Le développement récent d'expériences de déformation sous pression de confinement a permis d'acquérir d'autres mesures, mais l'ensemble des résultats obtenus est très dispersé. En effet, dans ces matériaux peu ductiles, forcer le minéral à se déformer sous fortes contraintes conduit à l'introduction de dislocations en grands nombres qui, en retour,durcissent le minéral de la même manière qu'un métal s'écrouit. On peut légitimement se demander si les données ainsi obtenues sont extrapolables à la nature.
Dans cette étude
Dans cette étude, les chercheurs ont suivi une approche radicalement différente, basée sur la déformation d'échantillons d'olivine de taille nanométrique, observée in situ dans un microscope électronique en transmission (MET). Cette technique est bien établie sur les matériaux ductiles. Elle est ici appliquée à l'olivine pour la première fois, grâce aux nouvelles possibilités technologiques offertes par les nanotechnologies. En l'occurrence, on exploite une propriété fondamentale des matériaux fragiles, dont la résistance à la fracturation est en fait limitée par la présence de défauts internes (pores, microfissures). L'emploi de minuscules échantillons - qui tiendraient dans un globule rouge ! - permet de garantir qu'ils ne contiennent aucun défaut de plus de quelques dizaines de nanomètres. En conséquence de quoi, la limite de rupture est repoussée à des valeurs de contraintes élevées si bien que la déformation par glissement de dislocations peut se produire, même à température ambiante et sans l'application de pression !

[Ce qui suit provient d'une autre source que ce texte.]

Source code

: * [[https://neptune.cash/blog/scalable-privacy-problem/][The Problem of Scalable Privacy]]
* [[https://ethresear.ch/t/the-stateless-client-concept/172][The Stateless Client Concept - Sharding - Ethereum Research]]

Vue de l'éprouvette (dimension horizontale 1 micromètre) avec deux boucles de dislocations traversant l'échantillon de droite à gauche. © Hosni Idrissi et al. 2016 Pour autant, toutes les difficultés n'ont pas été levées. Les expériences conduites ces dernières années sur des éprouvettes de si petites tailles ont révélé des comportements singuliers qui pouvaient s'écarter notablement de celui du matériau massif. Les auteurs n'ont donc pas exploité directement les données mécaniques issues de ce dispositif, mais ils ont profité des capacités d'observation du MET pour enregistrer le déplacement des dislocations et, pour la première fois, mesurer directement leurs vitesses en fonction de la contrainte appliquée. Transférées dans un code numérique de dynamique des dislocations, ces données ont permis de calculer des courbes contraintes déformations représentatives d'une olivine macroscopique.
Résultats ?
A température ambiante, moins de 2 GPa suffisent pour déformer de l'olivine quand les expériences précédentes, prédisaient des valeurs trois fois plus élevées. Associées aux données les plus précises actuellement disponibles, obtenues en presse Paterson à Montpellier, ces résultats montrent que l'olivine en conditions lithosphériques s'avère moins difficile à déformer qu'on ne le pensait.